Dans le monde entier, des milliers d’informaticiens ont passé en revue les programmes, modifié les lignes de code problématiques et effectué des tests avant la date fatidique.
Lorsque minuit a finalement sonné, la catastrophe annoncée ne s’est pas produite. Les quelques incidents recensés sont restés limités et n’ont provoqué aucune paralysie majeure. Pour certains, cette absence de dégâts a démontré que les inquiétudes avaient été exagérées.

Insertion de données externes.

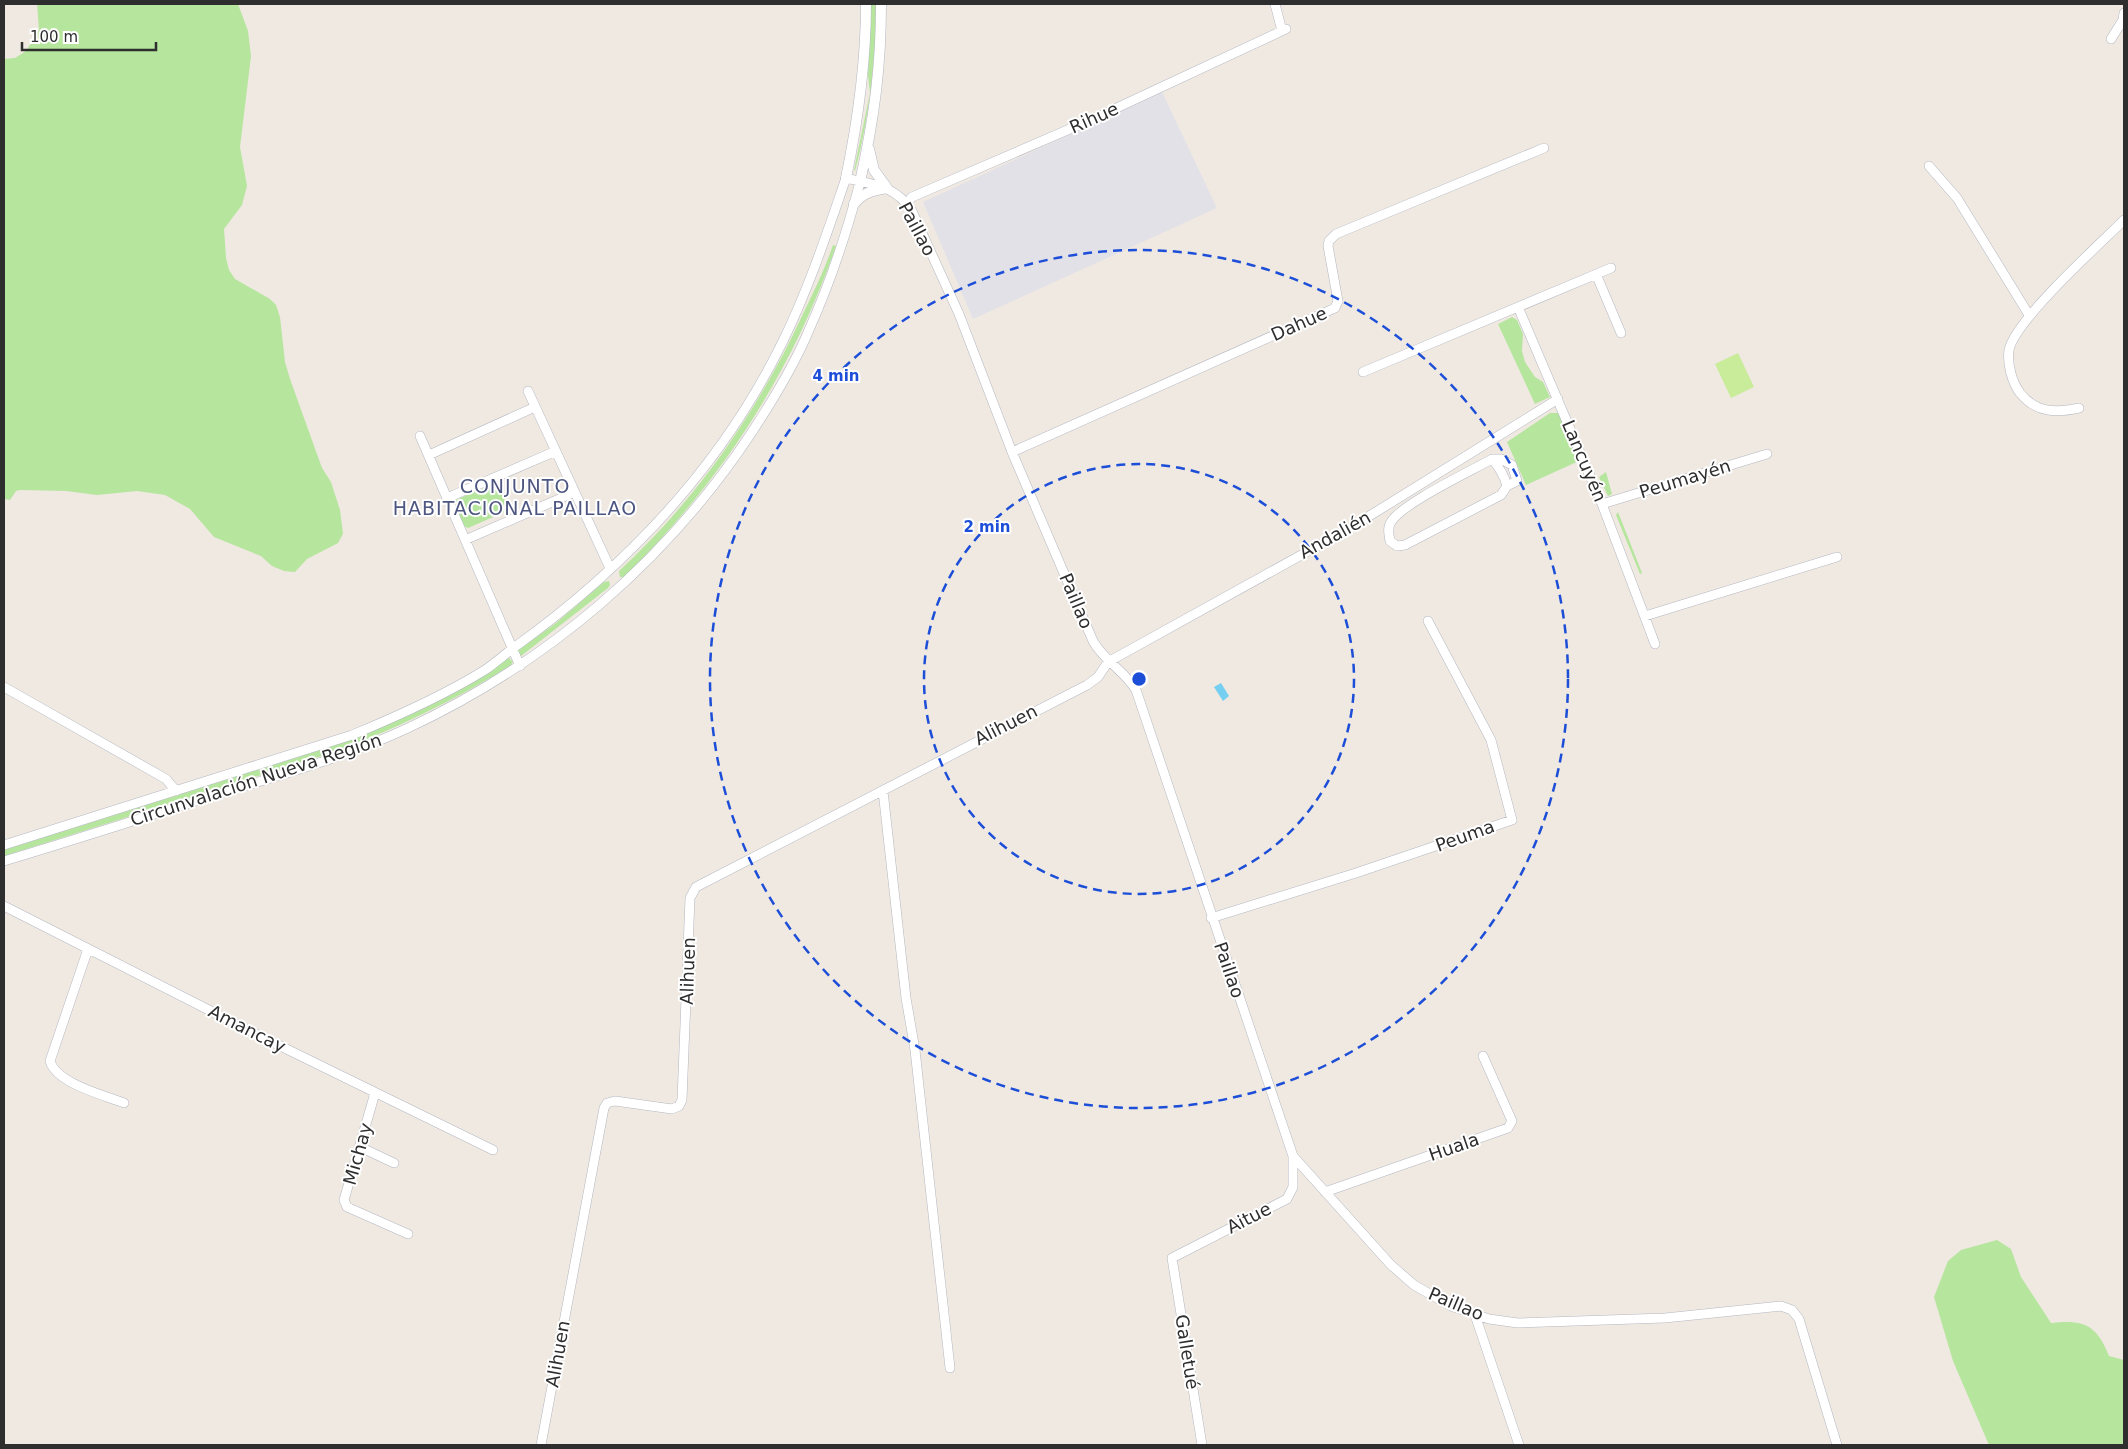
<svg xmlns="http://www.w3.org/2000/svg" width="2128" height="1449" viewBox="0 0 2128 1449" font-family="'DejaVu Sans',sans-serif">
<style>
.industrial{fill:#e3e1e8}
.green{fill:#b6e59e}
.pitch{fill:#c9ec9a}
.water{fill:#75cff0}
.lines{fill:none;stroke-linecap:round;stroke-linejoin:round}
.minor-casing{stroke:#b4b7c1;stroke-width:10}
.tertiary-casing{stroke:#b4b7c1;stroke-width:11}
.minor{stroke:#fff;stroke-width:9}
.tertiary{stroke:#fff;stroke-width:10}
.ring{fill:none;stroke:#1d4ed8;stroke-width:2.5;stroke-dasharray:9 6}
.labels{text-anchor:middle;stroke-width:4;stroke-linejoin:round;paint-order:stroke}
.street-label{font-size:18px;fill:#2e2e2e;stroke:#fff}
.neighbourhood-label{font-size:19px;letter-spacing:1px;fill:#4d5680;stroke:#fff}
.centre{fill:#1d4ed8;stroke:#fff;stroke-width:2.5}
.ring-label{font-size:15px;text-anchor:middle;font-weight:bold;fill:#1d4ed8;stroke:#fff;stroke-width:4;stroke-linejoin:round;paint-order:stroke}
</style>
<rect width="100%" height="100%" fill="#efe9e1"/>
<!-- industrial -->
<path class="industrial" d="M 1162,92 L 1217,208 L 973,319 L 923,202 Z"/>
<!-- green -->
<path class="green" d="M 37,4 L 238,4 L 248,31 L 251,56 L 240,147 L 247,186 L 242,205 L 224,229 L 226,258 L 229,270 L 235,279 L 270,299 L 276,305 L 280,317 L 285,362 L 290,379 L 322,468 L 331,482 L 340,510 L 343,534 L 338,543 L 307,559 L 295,572 L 284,571 L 272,566 L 261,556 L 214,537 L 190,509 L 165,495 L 137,491 L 97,495 L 66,491 L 20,490 L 16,491 L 10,500 L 4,499 L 4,59 L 15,58 L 26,51 L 39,30 Z
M 871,4 L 877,4 C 875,62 870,115 855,171 L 854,170 L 870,93 L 868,75 Z
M 833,245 L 836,246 C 792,373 720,483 624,577 L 620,577 L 619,571 C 697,499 758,411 803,314 C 814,291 825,269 833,245 Z
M 1512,317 L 1517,320 L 1523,334 L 1522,351 L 1525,362 L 1535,377 L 1543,382 L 1550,397 L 1535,404 L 1498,324 Z
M 1550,413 L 1558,413 L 1561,417 L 1581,460 L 1526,485 L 1507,442 Z
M 1606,472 L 1612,494 L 1608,496 L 1599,477 Z
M 498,482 L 509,510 L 468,528 L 462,525 L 453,501 Z
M 1618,512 L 1642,573 L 1640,574 L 1616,515 Z
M 609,581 L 610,585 L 608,588 L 521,656 L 518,655 L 518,650 L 556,623 L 604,582 Z
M 509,658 L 513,662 L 511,665 C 454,701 395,729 331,753 L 4,856 L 4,850 L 333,746 L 484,674 Z
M 1997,1240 L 2011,1249 L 2021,1277 L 2051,1323 C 2084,1319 2097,1325 2109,1356 L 2124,1360 L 2124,1445 L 1989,1445 L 1953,1361 L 1934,1297 L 1948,1261 L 1961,1250 Z"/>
<!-- pitch -->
<path class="pitch" d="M 1738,353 L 1754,387 L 1731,398 L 1715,364 Z"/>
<!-- water -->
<path class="water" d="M 1221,683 L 1229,696 L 1223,701 L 1214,687 Z"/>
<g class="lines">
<defs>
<path id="minor" d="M 1275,4 L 1282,31
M 2111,39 L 2123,20 L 2124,13
M 1929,166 L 1957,198 L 2029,315
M 907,203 L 912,197 L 1093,119 L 1286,29
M 1596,274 L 1621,333
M 1518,307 L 1602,504 L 1655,644
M 1363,372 L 1611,268
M 528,391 L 609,566
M 2079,408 C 2056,413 2036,413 2020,393 C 2012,382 2007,364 2009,350 C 2015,320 2099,245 2124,220
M 420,436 L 520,666
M 1012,452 L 1335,308 L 1338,301 L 1328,246 L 1329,241 L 1336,234 L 1544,148
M 429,455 L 535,407
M 1492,459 C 1500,468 1504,475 1507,486 L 1501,495 L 1405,545 L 1397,546 L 1390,541 C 1389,535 1387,528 1391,522 C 1401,504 1471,471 1492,459 L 1501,459 L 1512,465 L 1517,481 L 1507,486
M 447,498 L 556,451
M 1602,504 L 1767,454
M 465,540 L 575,492
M 1645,616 L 1837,557
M 4,687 L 166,779 L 176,791
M 883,791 L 906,998 L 915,1050 L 950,1368
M 4,845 L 352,735 C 398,716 443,696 485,670 C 494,664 503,656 512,649 C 625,568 722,466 783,341 C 809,288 827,233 846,178 C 874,185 895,185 912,211 L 959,314 L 1012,452 L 1093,641 C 1104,661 1125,671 1136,690 L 1293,1156 L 1391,1265 L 1414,1285 L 1451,1306 L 1489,1319 L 1518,1323 L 1665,1318 L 1781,1306 L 1792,1310 L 1799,1319 L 1837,1445
M 4,861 C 74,840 145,817 215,795 C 280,775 346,757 408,728 C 547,663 667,561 752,432 C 773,400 794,366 809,330 C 830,283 847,232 860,182
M 4,906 L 264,1038 L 493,1150
M 1211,918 L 1356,873 L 1512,820 L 1491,740 L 1428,621
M 88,949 L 50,1061 C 56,1083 103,1095 124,1103
M 375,1093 L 344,1200 L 347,1207 L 408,1234
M 360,1147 L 394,1163
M 1325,1192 L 1508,1128 L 1512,1121 L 1483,1056
M 1475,1315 L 1519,1445
M 541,1445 L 604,1108 L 607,1103 L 615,1101 L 672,1109 L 679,1106 L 682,1100 L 690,898 L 696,887 L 1087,685 L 1098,677 L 1108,662 L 1350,528 L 1558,399
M 1202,1445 L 1172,1258 L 1287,1199 L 1293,1187 L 1293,1156"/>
<path id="tertiary" d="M 846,178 C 858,120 866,63 866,4
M 860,182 C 874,119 881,68 881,4
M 854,204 C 862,193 874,190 887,188 L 874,170 L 869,149"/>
</defs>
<!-- minor casing -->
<use href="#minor" class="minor-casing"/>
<!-- tertiary casing -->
<use href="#tertiary" class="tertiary-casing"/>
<!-- minor -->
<use href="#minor" class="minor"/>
<!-- tertiary -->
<use href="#tertiary" class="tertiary"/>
</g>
<!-- distance rings -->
<g class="ring">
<circle cx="1139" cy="679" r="215"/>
<circle cx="1139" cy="679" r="429"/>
</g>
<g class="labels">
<!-- street labels -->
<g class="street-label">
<text transform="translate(1094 118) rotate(-24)" y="6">Rihue</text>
<text transform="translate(917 229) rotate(62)" y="6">Paillao</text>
<text transform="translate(1299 324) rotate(-24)" y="6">Dahue</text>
<text transform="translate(1584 461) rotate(67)" y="6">Lancuyén</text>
<text transform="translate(1685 479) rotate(-17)" y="6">Peumayén</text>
<text transform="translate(1335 535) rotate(-29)" y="6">Andalién</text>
<text transform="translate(1076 601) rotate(67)" y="6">Paillao</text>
<text transform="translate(1006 725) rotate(-27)" y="6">Alihuen</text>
<text transform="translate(256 780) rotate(-18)" y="6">Circunvalación Nueva Región</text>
<text transform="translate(1465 836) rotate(-20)" y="6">Peuma</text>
<text transform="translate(1229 970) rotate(71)" y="6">Paillao</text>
<text transform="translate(688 971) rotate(-88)" y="6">Alihuen</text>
<text transform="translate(247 1029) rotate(27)" y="6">Amancay</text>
<text transform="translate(1454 1147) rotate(-19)" y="6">Huala</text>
<text transform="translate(358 1154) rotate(-74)" y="6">Michay</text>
<text transform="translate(1249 1218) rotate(-27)" y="6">Aitue</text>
<text transform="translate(1456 1304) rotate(23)" y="6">Paillao</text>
<text transform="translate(1187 1352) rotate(81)" y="6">Galletué</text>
<text transform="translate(558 1354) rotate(-80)" y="6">Alihuen</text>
</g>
<!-- neighbourhood labels -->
<g class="neighbourhood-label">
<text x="515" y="493">CONJUNTO<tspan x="515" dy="22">HABITACIONAL PAILLAO</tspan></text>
</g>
</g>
<circle cx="1139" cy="679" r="8" class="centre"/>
<g class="ring-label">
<text x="836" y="381">4 min</text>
<text x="987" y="532">2 min</text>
</g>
<!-- border -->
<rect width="2128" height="1449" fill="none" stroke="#2e2e2e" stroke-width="10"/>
<!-- scale -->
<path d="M22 42v8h134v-8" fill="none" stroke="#2e2e2e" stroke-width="2.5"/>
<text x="30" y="42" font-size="15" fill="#2e2e2e" stroke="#ffffff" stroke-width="4" paint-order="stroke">100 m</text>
</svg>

Pour les spécialistes, elle s’explique surtout par l’ampleur du travail de prévention réalisé en amont.
Le bug de l’an 2000 était donc bien une faiblesse informatique réelle, mais ses conséquences potentielles ont été largement neutralisées avant qu’elles ne puissent se manifester.
Un autre défi lié à la mesure informatique du temps se profile toutefois à l’horizon : le bug de l’année 2038. Certains anciens systèmes enregistrent les dates sous la forme d’un nombre limité de secondes écoulées depuis le 1er janvier 1970. Le 19 janvier 2038, cette capacité pourrait arriver à saturation et provoquer des erreurs sur les appareils et logiciels qui n’auront pas été modernisés.
Comme en 2000, les informaticiens disposent encore de temps pour intervenir. Mais cette nouvelle échéance rappelle que derrière chaque date affichée sur un écran se cachent des choix techniques parfois anciens, susceptibles de ressurgir plusieurs décennies plus tard.